[EDITO] Année 2016 : solidarité et service civique, vœux souhaités et espérés

[EDITO] Année 2016 : solidarité et service civique, vœux souhaités et espérés
Qu'on soit plus ou moins impliqué dans le secteur de l'intérêt général - membre d'une association, bénévole, salarié dans une ONG, actif dans l'ESS ou collaborateur d'une entreprise mécène - ou pas, on ne peut qu'émettre le vœu que tout aille mieux, que la société se sente davantage concernée par trouver des solutions aux problématiques humaines, sociales, humanitaires ou encore environnementales. Entendre parler du service civique lors des traditionnels vœux de l'Elysée peut-il accélérer le mouvement et permettre d’exaucer nos vœux ?


Chaque année on souhaite en effet plus de bienveillance, moins de misère et de souffrances, plus de dons et d'engagements, davantage de projets des associations, des individus, des entreprises et de tout le secteur de l'économie sociale et solidaire. Et quand on regarde dans le rétroviseur on voit de belles actions, des innovations formidables, des résultats concrets, donc on y croit encore plus ! Et puis ce n'est pas tous les ans que le président de la République parle de ces sujets en appelant à la généralisation progressive du Service Civique lors de ses vœux aux Français le 31 décembre ...

Le sujet peu paraître anecdotique à certains qui ne connaissent pas le dispositif ; pourtant, sur le fond comme sur la forme, il est plus que symbolique. Le Service Civique a été mis en place en 2010 et permet aux jeunes de 16 à 25 ans, quelle que soit leur situation scolaire, de s’engager dans une mission d’intérêt général dans une association ou une collectivité pour une durée de 6 à 12 mois. " Facteur de brassage, d’intégration, d’insertion.

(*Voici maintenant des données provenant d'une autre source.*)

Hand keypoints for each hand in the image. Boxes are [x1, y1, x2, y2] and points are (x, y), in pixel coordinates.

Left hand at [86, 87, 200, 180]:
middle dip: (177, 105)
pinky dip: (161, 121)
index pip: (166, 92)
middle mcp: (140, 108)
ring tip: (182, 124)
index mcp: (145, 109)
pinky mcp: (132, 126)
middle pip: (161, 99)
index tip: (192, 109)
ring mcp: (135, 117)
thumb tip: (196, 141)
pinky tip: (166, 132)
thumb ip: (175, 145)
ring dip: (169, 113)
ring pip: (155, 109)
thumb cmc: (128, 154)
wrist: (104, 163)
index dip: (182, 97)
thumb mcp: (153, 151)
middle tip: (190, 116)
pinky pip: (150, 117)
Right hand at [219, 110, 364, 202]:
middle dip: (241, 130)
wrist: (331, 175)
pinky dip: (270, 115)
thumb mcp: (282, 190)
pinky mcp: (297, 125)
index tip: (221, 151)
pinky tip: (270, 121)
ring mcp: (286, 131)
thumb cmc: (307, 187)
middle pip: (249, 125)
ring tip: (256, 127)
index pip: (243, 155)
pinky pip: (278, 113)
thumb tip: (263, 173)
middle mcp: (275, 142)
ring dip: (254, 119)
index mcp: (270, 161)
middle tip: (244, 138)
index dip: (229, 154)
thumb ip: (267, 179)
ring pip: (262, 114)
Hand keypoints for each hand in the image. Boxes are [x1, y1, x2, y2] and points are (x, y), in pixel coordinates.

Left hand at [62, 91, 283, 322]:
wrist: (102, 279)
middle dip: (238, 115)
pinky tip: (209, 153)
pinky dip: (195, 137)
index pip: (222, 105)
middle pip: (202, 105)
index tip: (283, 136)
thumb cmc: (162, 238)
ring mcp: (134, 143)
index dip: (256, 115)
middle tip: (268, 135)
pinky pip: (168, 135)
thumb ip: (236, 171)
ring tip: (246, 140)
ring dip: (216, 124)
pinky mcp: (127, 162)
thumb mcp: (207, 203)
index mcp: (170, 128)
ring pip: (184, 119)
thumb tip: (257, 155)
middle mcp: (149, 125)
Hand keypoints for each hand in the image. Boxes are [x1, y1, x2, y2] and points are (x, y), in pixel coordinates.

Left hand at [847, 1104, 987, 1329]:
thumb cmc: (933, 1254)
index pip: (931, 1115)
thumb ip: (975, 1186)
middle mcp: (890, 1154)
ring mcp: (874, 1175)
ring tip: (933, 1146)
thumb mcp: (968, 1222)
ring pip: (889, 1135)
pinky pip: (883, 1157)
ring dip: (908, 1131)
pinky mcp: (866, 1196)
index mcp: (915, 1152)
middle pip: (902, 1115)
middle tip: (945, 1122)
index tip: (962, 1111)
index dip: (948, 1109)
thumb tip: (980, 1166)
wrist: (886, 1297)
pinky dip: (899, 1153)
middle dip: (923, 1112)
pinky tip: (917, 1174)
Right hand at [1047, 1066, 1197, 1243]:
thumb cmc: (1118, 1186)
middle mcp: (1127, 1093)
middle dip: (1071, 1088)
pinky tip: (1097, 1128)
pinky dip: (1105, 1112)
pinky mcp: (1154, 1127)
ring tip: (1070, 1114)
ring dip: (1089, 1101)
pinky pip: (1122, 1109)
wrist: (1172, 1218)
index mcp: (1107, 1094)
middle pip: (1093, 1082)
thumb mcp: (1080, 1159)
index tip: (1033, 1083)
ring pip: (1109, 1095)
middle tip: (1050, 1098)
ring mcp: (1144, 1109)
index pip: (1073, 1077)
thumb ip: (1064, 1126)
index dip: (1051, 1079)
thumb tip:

Il a montré son utilité pour les jeunes et pour notre société» : François Hollande justifie ainsi son souhait de voir le Service Civique se  développer et monter en charge progressivement, alors qu'il a concerné, depuis 5 ans, 85 000 jeunes. "

Sur le fond on ne peut que se réjouir de l’implication des jeunes dans une structure associative (80% des engagés) : outre la sensibilisation aux actions des associations, c’est une aide importante pour ces dernières. Sur la forme il y a beaucoup de choses à faire pour répondre à la demande (1 demande sur 4 satisfaite par une mission jusqu’ici) et pour éviter les risques de substitution à l’emploi. Enfin certains s’interrogent sur la nécessité de le rendre obligatoire (par exemple en le réduisant à 2 ou 3 mois), ce qui modifierait sa conception actuelle, basée sur le volontariat, quand d’autres y voient une façon de modifier les chiffres du chômage des jeunes. Bref un sujet qui devrait rester sur la table en 2016 et c’est tant mieux : toute mesure qui permet d’améliorer la connaissance du monde de l’intérêt général est souhaitable – à condition bien sûr que cela ne se retourne pas contre le monde associatif, parfois encore vu comme peu sérieux ou peu professionnel.

L’engagement, ou plutôt la conscience collective que des solutions peuvent être trouvées pour une économie plus solidaire, plus juste et plus équilibrée, doit être une préoccupation centrale, et devenir une évidence. Travailler dans une association, contribuer de manière bénévole ou faire un don, tout cela est complémentaire d’une économie marchande classique ... en espérant que les deux systèmes se nourrissent et se modifient positivement l’un l’autre ! C’est l’espoir que l’on peut avoir avec le développement, soutenu par le gouvernement, du Service Civique mais aussi de programmes comme La France s’engage.